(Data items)
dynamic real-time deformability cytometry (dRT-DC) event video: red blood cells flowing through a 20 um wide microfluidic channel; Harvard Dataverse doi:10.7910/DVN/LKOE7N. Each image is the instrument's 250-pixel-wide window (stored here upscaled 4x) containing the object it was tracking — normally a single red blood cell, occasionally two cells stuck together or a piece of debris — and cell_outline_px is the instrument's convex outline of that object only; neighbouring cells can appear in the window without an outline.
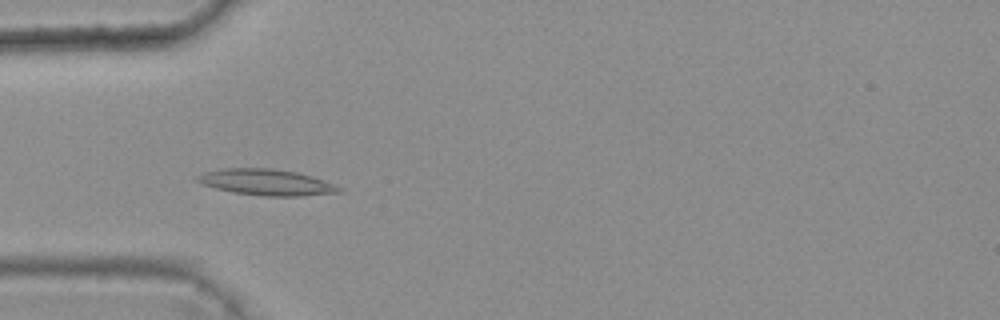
{"species": "common noctule bat (a hibernating species)", "species_latin": "Nyctalus noctula", "temperature_condition": "warm", "stored_images_in_passage": 8, "camera_frame_rate_fps": 3000, "um_per_image_px": 0.085, "animal": {"sex": "female", "body_mass_g": 25.1}, "frame": {"image": 1, "passage_image": 4, "time_ms": 1.0, "image_size_px": [1000, 320], "cell_outline_px": [[344, 192], [300, 196], [264, 196], [232, 192], [216, 188], [204, 184], [196, 180], [196, 176], [204, 172], [224, 168], [272, 168], [296, 172], [312, 176], [344, 188]], "centroid_in_image_um": [22.68, 15.49], "position_along_channel_um": 62.3, "area_um2": 21.56}}
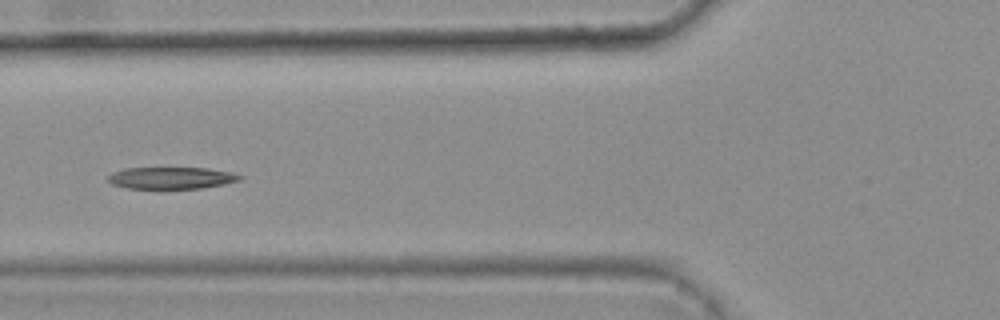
{"frame": {"image": 2, "passage_image": 5, "time_ms": 1.333, "image_size_px": [1000, 320], "cell_outline_px": [[244, 176], [240, 180], [224, 184], [204, 188], [164, 192], [128, 188], [112, 184], [108, 180], [108, 176], [112, 172], [124, 168], [208, 168], [232, 172]], "centroid_in_image_um": [14.56, 15.18], "position_along_channel_um": 111.2, "area_um2": 17.86}}
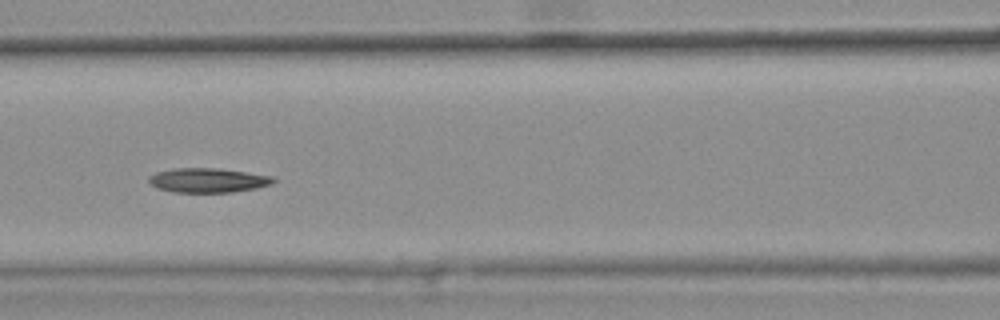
{"frame": {"image": 3, "passage_image": 6, "time_ms": 1.667, "image_size_px": [1000, 320], "cell_outline_px": [[276, 180], [272, 184], [256, 188], [232, 192], [172, 192], [156, 188], [148, 180], [148, 176], [156, 172], [176, 168], [216, 168], [276, 176]], "centroid_in_image_um": [17.69, 15.32], "position_along_channel_um": 148.9, "area_um2": 17.8}}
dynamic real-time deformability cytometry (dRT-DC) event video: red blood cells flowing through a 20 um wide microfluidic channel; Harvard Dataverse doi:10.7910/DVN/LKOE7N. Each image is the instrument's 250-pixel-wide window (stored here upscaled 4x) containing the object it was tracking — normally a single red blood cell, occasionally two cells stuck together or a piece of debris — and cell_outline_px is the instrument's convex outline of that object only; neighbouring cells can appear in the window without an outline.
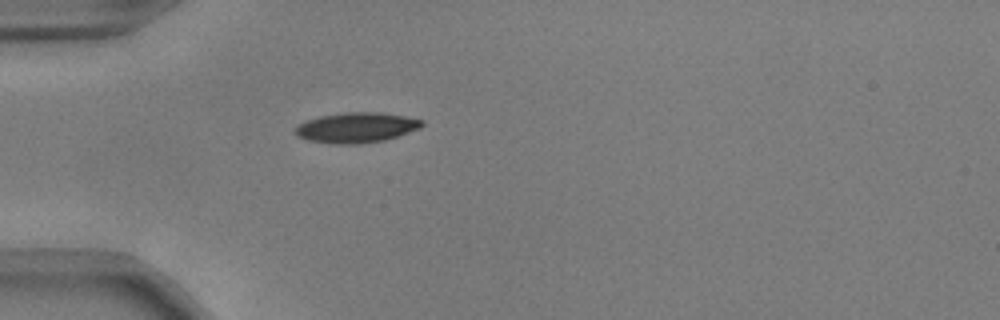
{"species": "common noctule bat (a hibernating species)", "species_latin": "Nyctalus noctula", "temperature_condition": "warm", "stored_images_in_passage": 39, "camera_frame_rate_fps": 3000, "um_per_image_px": 0.085, "animal": {"sex": "male", "body_mass_g": 17.9, "forearm_length_mm": 54.2}, "frame": {"image": 1, "passage_image": 1, "time_ms": 0.0, "image_size_px": [1000, 320], "cell_outline_px": [[424, 124], [420, 128], [384, 140], [360, 144], [332, 144], [308, 140], [296, 136], [292, 132], [300, 124], [308, 120], [320, 116], [344, 112], [380, 112], [404, 116], [424, 120]], "centroid_in_image_um": [30.27, 10.85], "position_along_channel_um": 54.7, "area_um2": 22.31}}
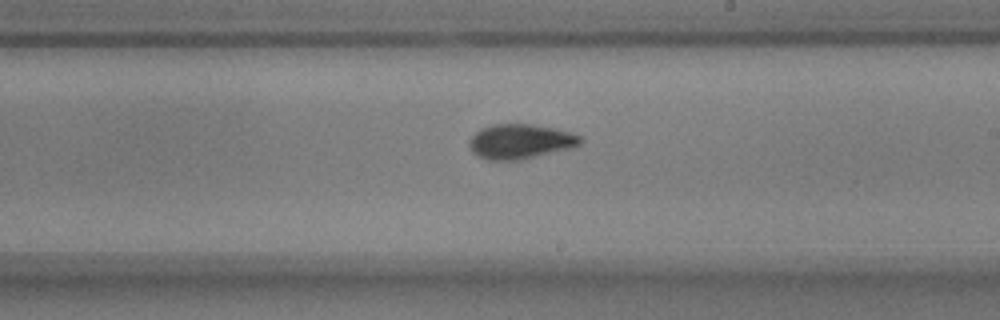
{"frame": {"image": 2, "passage_image": 17, "time_ms": 5.333, "image_size_px": [1000, 320], "cell_outline_px": [[584, 140], [580, 144], [572, 148], [520, 160], [488, 160], [476, 156], [468, 148], [468, 144], [472, 136], [480, 128], [492, 124], [532, 124], [556, 128], [572, 132], [580, 136]], "centroid_in_image_um": [44.22, 12.02], "position_along_channel_um": 244.8, "area_um2": 22.83}}
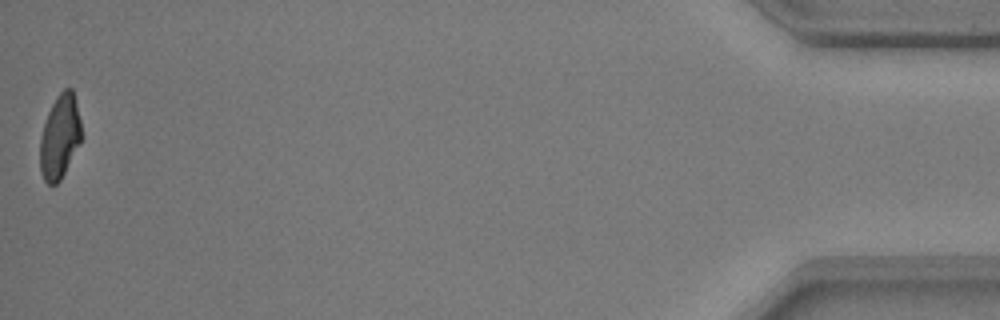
{"frame": {"image": 3, "passage_image": 39, "time_ms": 12.667, "image_size_px": [1000, 320], "cell_outline_px": [[84, 136], [80, 144], [60, 180], [56, 184], [48, 184], [44, 180], [40, 172], [40, 136], [48, 112], [56, 96], [64, 88], [72, 88]], "centroid_in_image_um": [5.09, 11.63], "position_along_channel_um": 430.1, "area_um2": 20.4}, "authors_computed_cell_mechanics": {"area_um2": 21.8484, "velocity_mm_per_s": 3.7331, "shape_relaxation_time_tau1_ms": 4.1361, "shape_relaxation_time_tau2_ms": 1.5076, "deformation_change_tau1": 0.1624, "deformation_change_tau2": 0.0656}}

● **CHALLENGE**
Extract the entries in full, exactly as they are, minus the pictures.

● **EXERCISE RESULT**
dynamic real-time deformability cytometry (dRT-DC) event video: red blood cells flowing through a 20 um wide microfluidic channel; Harvard Dataverse doi:10.7910/DVN/LKOE7N. Each image is the instrument's 250-pixel-wide window (stored here upscaled 4x) containing the object it was tracking — normally a single red blood cell, occasionally two cells stuck together or a piece of debris — and cell_outline_px is the instrument's convex outline of that object only; neighbouring cells can appear in the window without an outline.
{"species": "common noctule bat (a hibernating species)", "species_latin": "Nyctalus noctula", "temperature_condition": "warm", "stored_images_in_passage": 8, "camera_frame_rate_fps": 3000, "um_per_image_px": 0.085, "animal": {"sex": "female", "body_mass_g": 25.1}, "frame": {"image": 1, "passage_image": 4, "time_ms": 1.0, "image_size_px": [1000, 320], "cell_outline_px": [[344, 192], [300, 196], [264, 196], [232, 192], [216, 188], [204, 184], [196, 180], [196, 176], [204, 172], [224, 168], [272, 168], [296, 172], [312, 176], [344, 188]], "centroid_in_image_um": [22.68, 15.49], "position_along_channel_um": 62.3, "area_um2": 21.56}}
{"frame": {"image": 2, "passage_image": 5, "time_ms": 1.333, "image_size_px": [1000, 320], "cell_outline_px": [[244, 176], [240, 180], [224, 184], [204, 188], [164, 192], [128, 188], [112, 184], [108, 180], [108, 176], [112, 172], [124, 168], [208, 168], [232, 172]], "centroid_in_image_um": [14.56, 15.18], "position_along_channel_um": 111.2, "area_um2": 17.86}}
{"frame": {"image": 3, "passage_image": 6, "time_ms": 1.667, "image_size_px": [1000, 320], "cell_outline_px": [[276, 180], [272, 184], [256, 188], [232, 192], [172, 192], [156, 188], [148, 180], [148, 176], [156, 172], [176, 168], [216, 168], [276, 176]], "centroid_in_image_um": [17.69, 15.32], "position_along_channel_um": 148.9, "area_um2": 17.8}}
dynamic real-time deformability cytometry (dRT-DC) event video: red blood cells flowing through a 20 um wide microfluidic channel; Harvard Dataverse doi:10.7910/DVN/LKOE7N. Each image is the instrument's 250-pixel-wide window (stored here upscaled 4x) containing the object it was tracking — normally a single red blood cell, occasionally two cells stuck together or a piece of debris — and cell_outline_px is the instrument's convex outline of that object only; neighbouring cells can appear in the window without an outline.
{"species": "common noctule bat (a hibernating species)", "species_latin": "Nyctalus noctula", "temperature_condition": "warm", "stored_images_in_passage": 39, "camera_frame_rate_fps": 3000, "um_per_image_px": 0.085, "animal": {"sex": "male", "body_mass_g": 17.9, "forearm_length_mm": 54.2}, "frame": {"image": 1, "passage_image": 1, "time_ms": 0.0, "image_size_px": [1000, 320], "cell_outline_px": [[424, 124], [420, 128], [384, 140], [360, 144], [332, 144], [308, 140], [296, 136], [292, 132], [300, 124], [308, 120], [320, 116], [344, 112], [380, 112], [404, 116], [424, 120]], "centroid_in_image_um": [30.27, 10.85], "position_along_channel_um": 54.7, "area_um2": 22.31}}
{"frame": {"image": 2, "passage_image": 17, "time_ms": 5.333, "image_size_px": [1000, 320], "cell_outline_px": [[584, 140], [580, 144], [572, 148], [520, 160], [488, 160], [476, 156], [468, 148], [468, 144], [472, 136], [480, 128], [492, 124], [532, 124], [556, 128], [572, 132], [580, 136]], "centroid_in_image_um": [44.22, 12.02], "position_along_channel_um": 244.8, "area_um2": 22.83}}
{"frame": {"image": 3, "passage_image": 39, "time_ms": 12.667, "image_size_px": [1000, 320], "cell_outline_px": [[84, 136], [80, 144], [60, 180], [56, 184], [48, 184], [44, 180], [40, 172], [40, 136], [48, 112], [56, 96], [64, 88], [72, 88]], "centroid_in_image_um": [5.09, 11.63], "position_along_channel_um": 430.1, "area_um2": 20.4}, "authors_computed_cell_mechanics": {"area_um2": 21.8484, "velocity_mm_per_s": 3.7331, "shape_relaxation_time_tau1_ms": 4.1361, "shape_relaxation_time_tau2_ms": 1.5076, "deformation_change_tau1": 0.1624, "deformation_change_tau2": 0.0656}}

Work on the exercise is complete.